You've made some really good points, Walk. Food for thought for sure.

Posted

There are freaks online and offline. What's the difference between meeting someone online and meeting them in a bar? Not much, really.

 

I finally joined an online dating site. Does that make me desperate? Not! It means that I'm not going to troll the bars for a date and because I am older (39), the woman I am looking for has to have certain qualities. I would like to know if she has them before I start dating.

 

I, like SG, can see the benefit of weeding out the incompatible with the compatible.

 

Desperate!? LOL. Ummm ok, whatever!

Posted
There are freaks online and offline. What's the difference between meeting someone online and meeting them in a bar? Not much, really..

 

This is very true. I have met some real a-holes at clubs let me tell you.

 

I finally joined an online dating site. Does that make me desperate? Not! It means that I'm not going to troll the bars for a date and because I am older (39), the woman I am looking for has to have certain qualities. I would like to know if she has them before I start dating.

 

It def. doesn't make you desperate. What we are trying to suggest to SG (or what I was trying to suggest) is that since she appears to be not meeting the right kinds of guys for her online, she may want to branch out a bit and spend time in places where she could meet people with similar interests. I know online dating has worked for a TON of people. The issue that I had was that the guy I met totally lied about who he was and what he looked like so I felt so stupid when I met him expecting to see someone else. So I learned that online daters are not always trustworthy and forthcoming about their attributes.
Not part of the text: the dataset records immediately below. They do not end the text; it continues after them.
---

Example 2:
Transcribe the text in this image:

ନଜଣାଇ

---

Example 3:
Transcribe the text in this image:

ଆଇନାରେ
Doesn't mean all are like that.

 

I think for SG, she needs to take a look at her own signals she is projecting and figure out what she wants. Its about finding a balance, as Walk said, between insecure and overconfident. And for that it doesn't make a difference whether the person she meets is online or not.

  • Author
Posted
It def. doesn't make you desperate. What we are trying to suggest to SG (or what I was trying to suggest) is that since she appears to be not meeting the right kinds of guys for her online, she may want to branch out a bit and spend time in places where she could meet people with similar interests.

 

I will repeat for the THIRD time that I meet guys both online AND off. The problems I've been having have NOTHING to do with the hows of meeting these men.

 

I think for SG, she needs to take a look at her own signals she is projecting and figure out what she wants. Its about finding a balance, as Walk said, between insecure and overconfident. And for that it doesn't make a difference whether the person she meets is online or not.

 

I don't think Walk's comments had anything to do with signals I'm giving. She was addressing my own internal struggle, and how to find a balance WITHIN, not externally.

Posted
I don't think Walk's comments had anything to do with signals I'm giving. She was addressing my own internal struggle, and how to find a balance WITHIN, not externally.

 

Internal struggles cause external behavior. Walk, as have a few others said that you are perhaps giving off some mixed signals as well due to your internal struggles. It's what we all, including myself, do. So to find good relationships, get along with people, ect. you need to figure out to deal with your internal struggles.

 

It's not a bad thing to admit that you struggle externally as well as internally. It only means you are human.

Posted

Internet dating is 1000 times different. Sorry. His behavior is a perfect example of the typical internet dater.

 

Are the people freaks? Desperate? Losers? Not at all.

 

Guy who does not internet date...

Might come across a nice girl like you randomly, and it is very rare. Men do not meet new women everyday. Sometimes 1 a month, maybe...

 

 

Guy who internet dates..

He can meet 20 new girls online every day, if he spends an hour. When I internet dated there were always about 20 girls I could meet anytime, several girls i could go on a second date with anytime, , and thousands more I could talk to.. It is VERY difficult to stick with one woman... It changes your mentality and outlook completely.

 

When he stops texting you, doesn't give you much attention, he probably has many other options, due to the internet. Thats the point.